# EXTRACT PROVIDED
--------------------------------

Brittany [00:13:40]:
And then it goes in a bunch of different spaces. So in essence, like, if I'm really distilling this down, you're finding the keyword usually from something that your client is saying. You're checking the search volume, you're checking the search intent, and then you can go, go and proceed and use it.
Lindsay [00:13:58]:
Okay, it's me, Lindsay. When you start an online business, everyone tells you you need an email list. But nobody really tells you what to put in those emails. We know we need a free thing, a couple of nurture sequences and some creative emails to keep your list engaged. Still, how do you write those? This is why I created the email lab. It's a hybrid membership program that'll teach you how to write a emails quickly. I'm talking like less than 20 minutes, how to know exactly what to write. So no more staring at that blank screen with anxiety and how to make money with your list.
Lindsay [00:14:33]:
Even with a small audience, you can expect some expert training and super digestible takeaways and some madlib style prompts to take all the guesswork out of email marketing. So go check it out at the lindseysmithcreative CA email and I'll see you in there. Okay. And so then, okay, this is fascinating to me. And so then how do we, like, you know, from a cop, I'm thinking copywriting because that's what I'm always thinking about. So I'm thinking like, I know, it's.
Brittany [00:15:10]:
Like, I get you.
Lindsay [00:15:11]:
I walk the dog and I like, write emails in my head. Do you do that?
Brittany [00:15:14]:
Oh yeah, in the shower, making dinner.
Lindsay [00:15:16]:
Yeah.
Brittany [00:15:17]:
Grocery shopping.
Lindsay [00:15:18]:
I come up with like subject lines in my head. I'm like, oh, that's good.
Brittany [00:15:21]:
Right then do you text them to yourself?
Lindsay [00:15:23]:
Because I do, yes, sometimes. Sometimes I voxer myself, other times I don't bring my phone because I find that it's just distracting. Yeah, but yes, okay. We're on the same path. I've seen, I see, I know. And I just, some, some of my clients, their joke, they're like, are you telling me I need to take more showers? I was like, yes, exactly that. Four showers per day.
Brittany [00:15:45]:
That is the answer.
Lindsay [00:15:48]:
Okay, so then is it possible that if using these keywords, we end up with some sort of like clunky copy, how do we avoid that? Like, because I've seen other websites where it's, you know, it's like, let's say, let's use a photographer, for example, like Toronto photography, and then the next, you know, Toronto photography in the photography of the Toronto area. In the Toronto photography area.
Brittany [00:16:25]:
Yeah, right before.
Lindsay [00:16:28]:
Yes. How do you avoid that? Clunky, like very obviously shoved full of keywords copy.
Brittany [00:16:35]:
Yeah. So for one thing, Google doesn't like that. So I'm glad that you even brought this up because they really don't like that. And also, people aren't going to resonate with that. So you're not going to have any next step taken. They're not going to resonate. They're just going to bounce from your website and go somewhere else because it's nonsensical. So please don't do this.

--------------------------------

# SUPPLIED ENTRIES
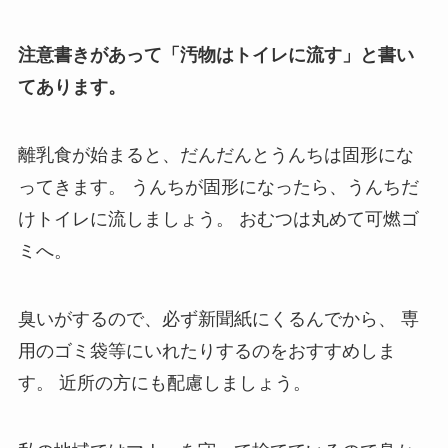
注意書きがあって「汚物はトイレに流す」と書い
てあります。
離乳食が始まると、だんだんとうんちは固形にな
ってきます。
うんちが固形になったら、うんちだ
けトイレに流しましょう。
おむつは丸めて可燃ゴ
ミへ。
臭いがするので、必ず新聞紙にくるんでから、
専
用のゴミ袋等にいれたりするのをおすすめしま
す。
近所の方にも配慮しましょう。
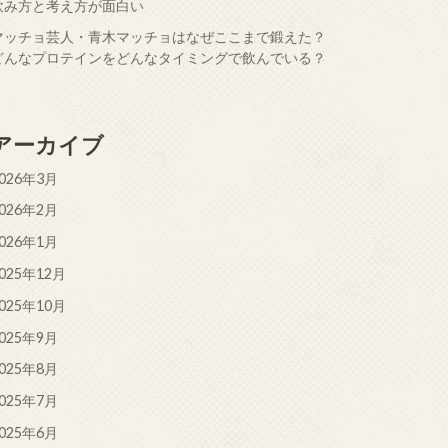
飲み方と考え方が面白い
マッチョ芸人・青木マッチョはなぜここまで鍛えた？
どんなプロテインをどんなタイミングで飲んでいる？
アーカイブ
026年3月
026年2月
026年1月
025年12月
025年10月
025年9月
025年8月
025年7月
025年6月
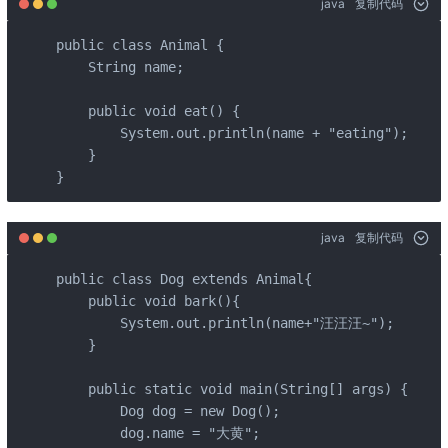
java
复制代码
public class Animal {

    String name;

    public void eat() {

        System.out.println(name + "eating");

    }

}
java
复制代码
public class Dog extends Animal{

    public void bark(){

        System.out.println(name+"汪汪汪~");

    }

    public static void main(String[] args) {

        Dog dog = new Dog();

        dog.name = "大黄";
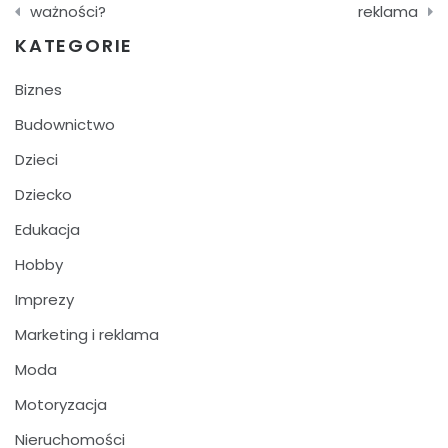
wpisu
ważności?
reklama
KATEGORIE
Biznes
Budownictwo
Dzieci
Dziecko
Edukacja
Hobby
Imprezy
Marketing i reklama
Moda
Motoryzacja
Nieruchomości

--------------------------------

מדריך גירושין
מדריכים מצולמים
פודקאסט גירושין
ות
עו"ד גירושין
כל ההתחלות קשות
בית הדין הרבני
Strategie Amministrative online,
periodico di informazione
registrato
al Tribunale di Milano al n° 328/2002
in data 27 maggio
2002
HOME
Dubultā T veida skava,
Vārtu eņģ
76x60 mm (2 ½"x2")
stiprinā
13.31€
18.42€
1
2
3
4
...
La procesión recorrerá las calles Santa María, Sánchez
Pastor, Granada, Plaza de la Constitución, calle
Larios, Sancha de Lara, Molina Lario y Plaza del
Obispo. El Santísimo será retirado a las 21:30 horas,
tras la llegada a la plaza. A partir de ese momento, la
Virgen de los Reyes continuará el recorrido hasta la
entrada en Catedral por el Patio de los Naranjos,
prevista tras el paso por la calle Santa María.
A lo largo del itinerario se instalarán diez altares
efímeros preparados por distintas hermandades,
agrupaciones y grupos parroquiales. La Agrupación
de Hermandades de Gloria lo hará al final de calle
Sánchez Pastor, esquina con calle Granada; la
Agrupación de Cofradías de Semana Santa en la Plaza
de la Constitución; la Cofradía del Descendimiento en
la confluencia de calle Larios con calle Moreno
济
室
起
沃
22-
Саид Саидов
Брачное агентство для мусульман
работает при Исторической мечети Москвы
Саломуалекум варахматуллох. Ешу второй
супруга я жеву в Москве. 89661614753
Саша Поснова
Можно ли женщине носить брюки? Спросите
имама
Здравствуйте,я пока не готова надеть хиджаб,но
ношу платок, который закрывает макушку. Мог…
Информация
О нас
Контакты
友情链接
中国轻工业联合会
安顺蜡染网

--------------------------------

# EXERCISE
Extend the podcast transcript on SEO keywords and copywriting, picking up right after its final line. The data has no connection to the podcast transcript.

# OUTPUT BELOW
Brittany [00:16:53]:
And this is how you avoid it. I always advise my clients, and this is something I do myself. Write the headline or write the thing the way that you would say it first. Get that out. Let yourself iterate a few times if you want to. I know. I always do that with blog post titles or podcast episode titles. I'm always like, what's three to five different versions? And then I'll find the clear one, the clearest one, and then that's the one that you can insert the keyword in.
Brittany [00:17:18]:
You could also have all of your, let's say, five iterations of a headline, do the keyword research, and then see where the keyword fits well, but always start with writing it how you would have say it like you're speaking to a client, you know?
Lindsay [00:17:33]:
Okay, cool. Okay. And so this brings me to my next point, which is the whole reason I found you amazing.
Brittany [00:17:40]:
So I don't even know this part of the story.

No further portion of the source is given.